# This is perl 5, version 22, subversion 1 (v5.22.1) # built for x86_64-linux-gnu-thread-multi
use File::stat;
my $wchar = chr 0;
my $unicode = sprintf 'U+%06X', ord $wchar;
my $file = './'.$wchar;
my $sb = stat($file);
if($sb){
printf "File is %s, size is %s, perm %04o, mtime %s\n",
$file, $sb->size, $sb->mode & 07777,
scalar localtime $sb->mtime;
printf "unicode is $unicode\n",
}
----- Gives me.. ----
File is ./^@, size is 4096, perm 0775, mtime Mon Aug 14 20:34:21 2017
unicode is U+000000
I'm a bit baffled. Any suggestions why this happen.
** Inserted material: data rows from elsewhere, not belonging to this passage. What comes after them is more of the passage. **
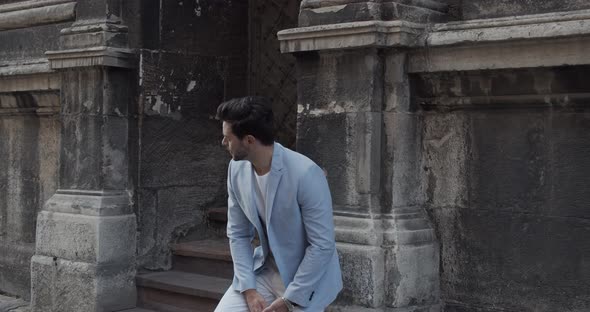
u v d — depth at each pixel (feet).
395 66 15.83
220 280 19.94
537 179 15.11
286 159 11.54
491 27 14.83
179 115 21.52
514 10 15.15
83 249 20.13
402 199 16.11
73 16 21.79
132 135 20.70
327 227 11.40
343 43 15.76
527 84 14.78
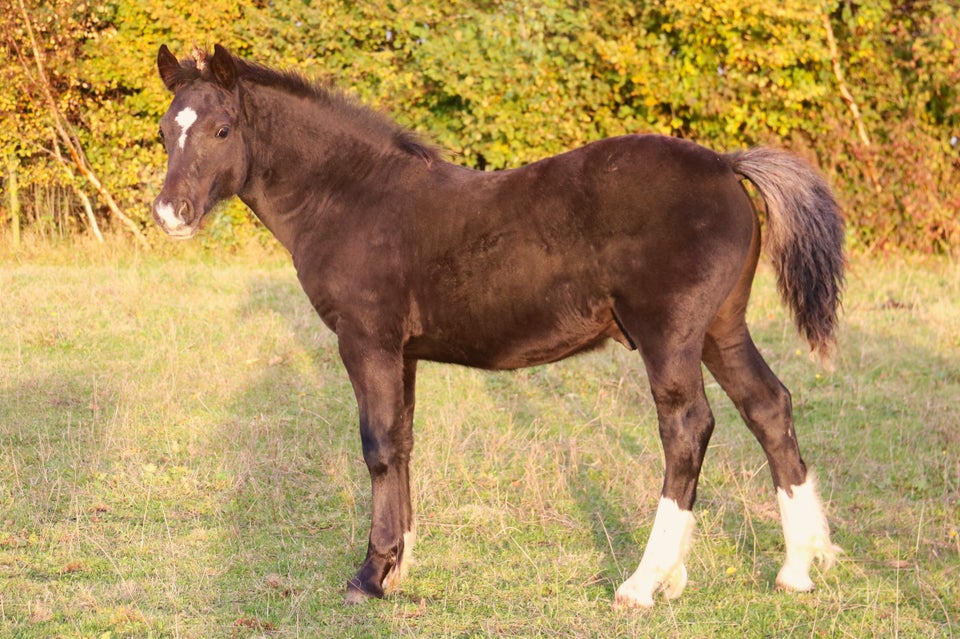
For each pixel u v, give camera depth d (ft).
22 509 20.20
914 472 23.07
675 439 15.83
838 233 16.38
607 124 50.26
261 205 18.35
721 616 16.11
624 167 15.76
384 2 47.96
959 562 18.17
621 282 15.70
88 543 18.74
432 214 16.89
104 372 30.35
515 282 16.28
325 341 34.12
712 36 47.83
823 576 17.58
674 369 15.60
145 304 39.27
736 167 16.33
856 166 50.01
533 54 47.06
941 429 25.71
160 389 28.73
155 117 51.70
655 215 15.48
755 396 17.15
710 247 15.42
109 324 36.09
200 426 25.90
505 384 30.66
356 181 17.65
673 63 48.47
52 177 52.13
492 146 49.11
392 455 17.17
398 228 17.07
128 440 24.56
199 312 38.06
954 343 34.19
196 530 19.51
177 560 18.21
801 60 46.91
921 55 47.44
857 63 50.55
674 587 16.33
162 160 51.44
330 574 17.92
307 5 49.80
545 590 17.22
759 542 19.31
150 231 52.75
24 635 15.26
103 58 50.60
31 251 50.62
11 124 49.78
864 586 17.28
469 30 47.93
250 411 27.32
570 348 16.78
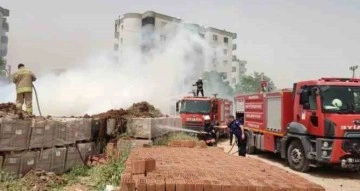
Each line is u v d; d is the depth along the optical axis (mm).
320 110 10781
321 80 11273
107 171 7551
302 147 11648
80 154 9109
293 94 12438
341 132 10555
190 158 5688
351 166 10672
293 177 4082
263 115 14562
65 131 8477
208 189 3410
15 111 7719
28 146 7359
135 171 3887
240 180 3732
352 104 10805
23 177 7016
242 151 11617
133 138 10383
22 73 10578
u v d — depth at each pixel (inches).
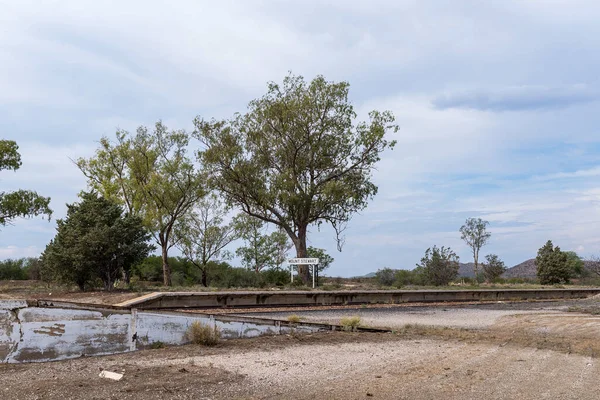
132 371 335.9
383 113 1780.3
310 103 1740.9
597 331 649.0
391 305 1136.2
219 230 1951.3
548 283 2390.5
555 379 346.6
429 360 416.8
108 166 1861.5
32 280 1823.3
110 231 1160.8
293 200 1660.9
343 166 1813.5
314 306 1048.8
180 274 1990.7
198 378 324.2
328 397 291.6
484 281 2495.1
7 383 296.4
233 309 927.7
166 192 1745.8
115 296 962.1
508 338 557.0
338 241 1813.5
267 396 291.1
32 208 1445.6
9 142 1451.8
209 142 1748.3
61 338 432.8
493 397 297.4
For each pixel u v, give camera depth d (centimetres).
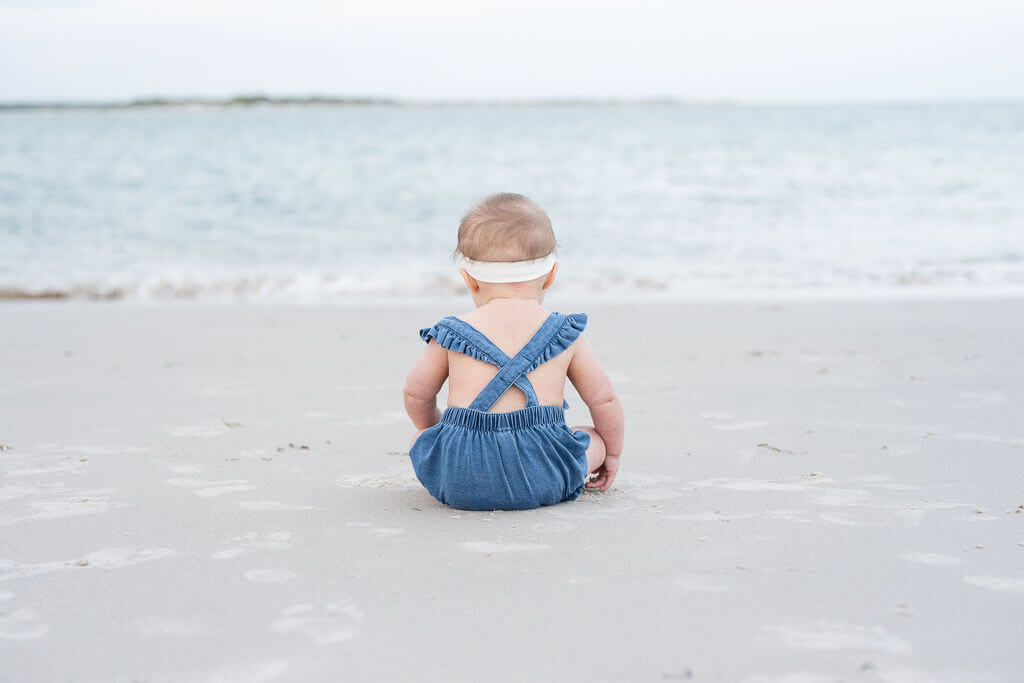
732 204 1794
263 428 393
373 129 5388
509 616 190
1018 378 477
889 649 172
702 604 194
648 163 2750
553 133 4694
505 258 270
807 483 295
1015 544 230
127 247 1333
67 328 711
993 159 2620
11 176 2356
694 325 699
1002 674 162
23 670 169
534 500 265
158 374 529
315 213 1730
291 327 717
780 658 169
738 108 11456
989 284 971
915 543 232
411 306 856
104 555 231
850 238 1348
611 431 282
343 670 167
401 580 211
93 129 5519
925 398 434
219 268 1159
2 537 246
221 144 3750
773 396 448
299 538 243
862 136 4041
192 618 191
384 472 319
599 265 1152
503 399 265
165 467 326
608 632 181
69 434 382
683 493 285
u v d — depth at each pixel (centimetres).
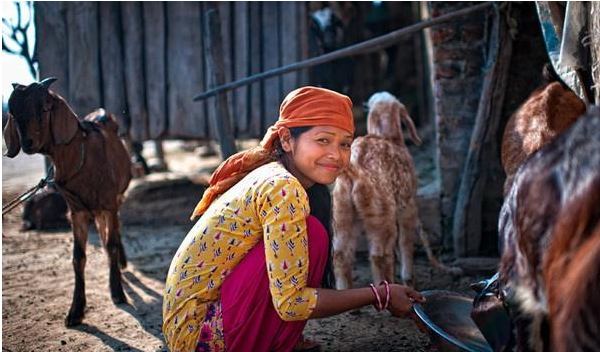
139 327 395
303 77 695
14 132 385
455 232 513
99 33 691
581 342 158
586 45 337
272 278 237
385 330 370
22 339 377
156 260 551
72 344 369
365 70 1069
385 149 402
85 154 411
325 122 247
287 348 254
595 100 338
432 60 531
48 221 677
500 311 216
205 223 254
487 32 502
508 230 200
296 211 237
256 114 707
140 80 698
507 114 513
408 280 423
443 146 525
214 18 521
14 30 684
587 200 160
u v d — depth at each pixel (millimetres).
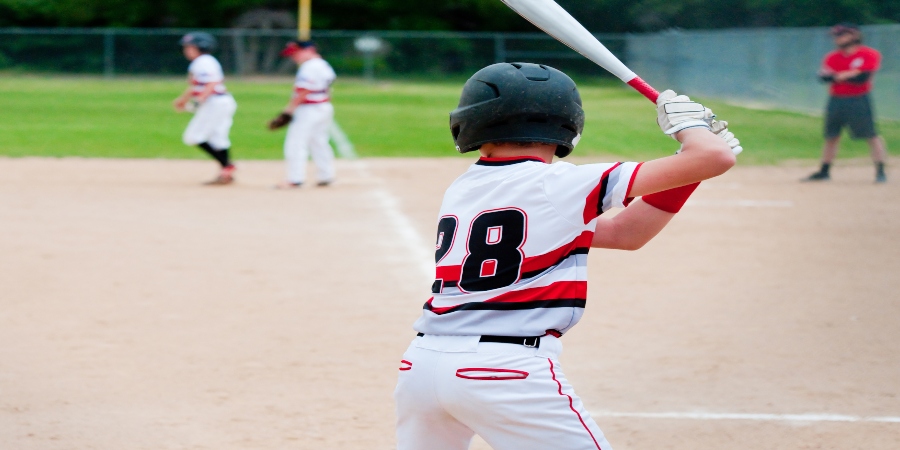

Is it a feature or bug?
stat
passes the string to the OS untouched. The OS expects a NUL-terminated string, so it sees ./
when you pass ./␀
.
Before 5.20, this used to be the case for open
as well. It now returns error ENOENT
instead.
$ perlbrew use 5.20.0t
$ ls -1
$ perl -e'open my $fh, ">", "abc\0def" or die $!;'
No such file or directory at -e line 1.
$ perlbrew use 5.18.2t
$ ls -1
$ perl -e'open my $fh, ">", "abc\0def" or die $!;'
$ ls -1
abc
I consider this lack of consistency a bug.